Rahim ağzı yada tıp dilindeki adıyla serviks bölgesi, dıştaki ortama açık halde bulunan vajinal kanal ile, karın boşluğundaki bir organ arasındaki rahim boşluğu arasında bir kanal görevi gören özellikli bir bölgedir. Rahim ağzının bir önemli özelliği, dıştaki vajinal dokunun içerideki salgı yapan dokuya dönüşüm gösterdiği, hücresel aktivitenin yoğun olan bir bölge olmasıdır. Hücrelerin sık çoğaldığı ve birbirine dönüşüm gösterdiği bu alanda ister istemez sorunlu hücreler de diğer bölgelere göre daha çok oluşmaktadır. Hücrelerde sorun oluşması demek hücrelerin şeklen ve aktivite olarak bozulması anlamına gelir. Human papillomavirüs yani HPV virüsünü duymayan olmadığını düşünüyorum. HPV virüsü rahim ağzındaki hücresel bozulmalara, rahim ağzı kanser öncüsü durumların oluşmasına hatta rahim ağzı kanserine yol açabilen bir virüstür. HPV virüsünü, kadınlar çoğunlukla cinsel yolla alırlar. HPV bulaştığı zaman rahim ağzında aylarca hatta yıllarca sessizce bulunabilir. Ancak bazı kişilerde hücrelerde anormal çoğalmaya hatta kansere de neden olabilmektedir. Önemli olan durum şudur: HPV bulaştığını hastamız veya biz dışarıdan çıplak gözle bakarak anlayamayız. Bunun için rahim ağzından bir fırçayla hücre sürüntü örneği almamız ve bu hücreleri mikroskop altında incelememiz gerekir. İşte bu incelemeye smear yada simir testi ismi verilir. Bazı hastalarımızda öncelikle HPV virüsü var mı diye bakabiliyoruz. HPV yoksa uzun süre bir sorun oluşmayacağını biliyoruz. HPV’nin riskli tiplerinden biri varsa veya smear testinde hücrelerde bozulma varsa da kolposkopi incelemesi yapıyoruz.
Kolposkopi incelemesi bir çeşit dürbüne benzer cihazla rahim ağzının detaylı incelenmesidir. Rahim ağzı normalde bir iki santimlik bir alan, ancak kolposkopi ile oldukça detaylı olarak incelenebiliyor. Kanser riski olabilecek yerlerden çok küçük milimetrik biyopsiler alıyoruz. Bu incelemeyi normal jinekolojik muayene yapar gibi klinikte gerçekleştiriyoruz. Herhangi bir anestezi işlemine gerek kalmıyor. Bu biyopsi sonucuna göre tedavi planımızı yapıyoruz.
- Size göre kadınlar ne kadar sıklıkta bir jinekoloğa gitmelidir?
Genel olarak kabul ettiğimiz yaklaşım şu şekilde: hiçbir şikayeti veya ek risk faktörleri (kendinde veya ailede kanser öyküsü, geçmişteki önemli hastalıkları vs) yok ise yılda bir kez jinekolog kontrolü öneriyoruz. Hastalarımızın daha önce cinsel aktiviteleri yoksa adet düzeni ve miktarı, tüylenme, kasık ağrıları gibi şikayetlerini sorgulayıp karından ultrason yaparak rahim ve yumurtalıkları inceliyoruz. Bazı hastalarımızda rastlantısal olarak büyük yumurtalık kistleri veya rahimde miyom gibi kitlelerle karşılaşabiliyoruz.

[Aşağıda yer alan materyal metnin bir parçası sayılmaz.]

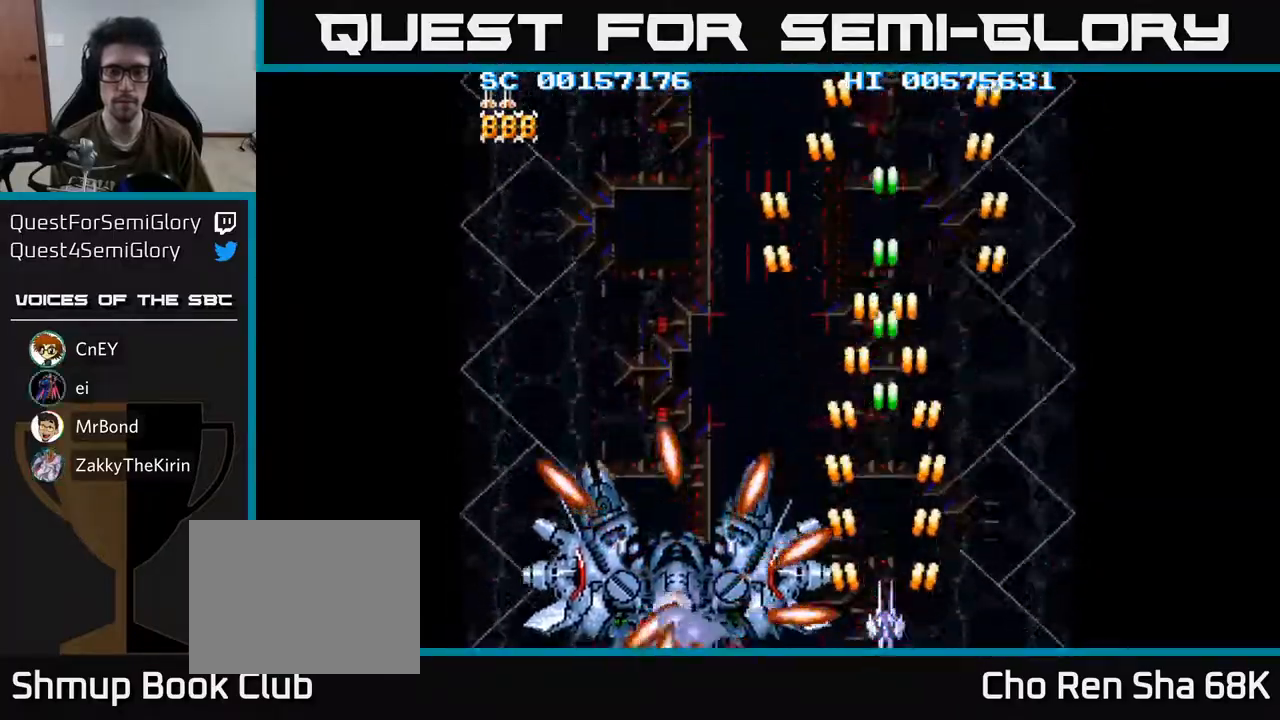
{"buttons": ["A", "DPAD_UP", "DPAD_RIGHT"], "left_stick": "center", "right_stick": "center", "events": [[33, "DPAD_RIGHT", "down"], [267, "DPAD_UP", "down"]]}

Bu açılardan bakınca cinsel ilişkisi olmayan kadınların da 18 yaşından itibaren bir jinekolog takibinde olmalarında fayda görüyoruz. Cinsel ilişki öyküsü bulunan hastalarımızda ise vajinal muayene de yaparak Smear Testi’ni de yapıyoruz. Bu muayeneyi de senelik olarak tekrarlıyoruz. Şunu hep akılda tutmak lazım: anormal vajinal kanamalar, anormal vajinal akıntılar veya geçmeyen ağrılar gibi jinekolojik belirtileri olan hastalarımızın vakit kaybetmeden jinekolog muayenesi olmaları gereklidir. Çoğu problemin daha başlangıç aşamasında çözümü daha kolay olmaktadır.
- 9. İzninizle tek cevaplı kelimelerimizi sormak istiyorum.
Kist: İçi sıvı dolu oluşum.
Miyom: Rahimde meydana gelen iyi huylu tümör.
Laparoskopi: Ufak kesilerden gerçekleştirilen karın operasyonu.
Kolposkopi: Rahim ağzının özel bir mikroskopla detaylı incelenmesi.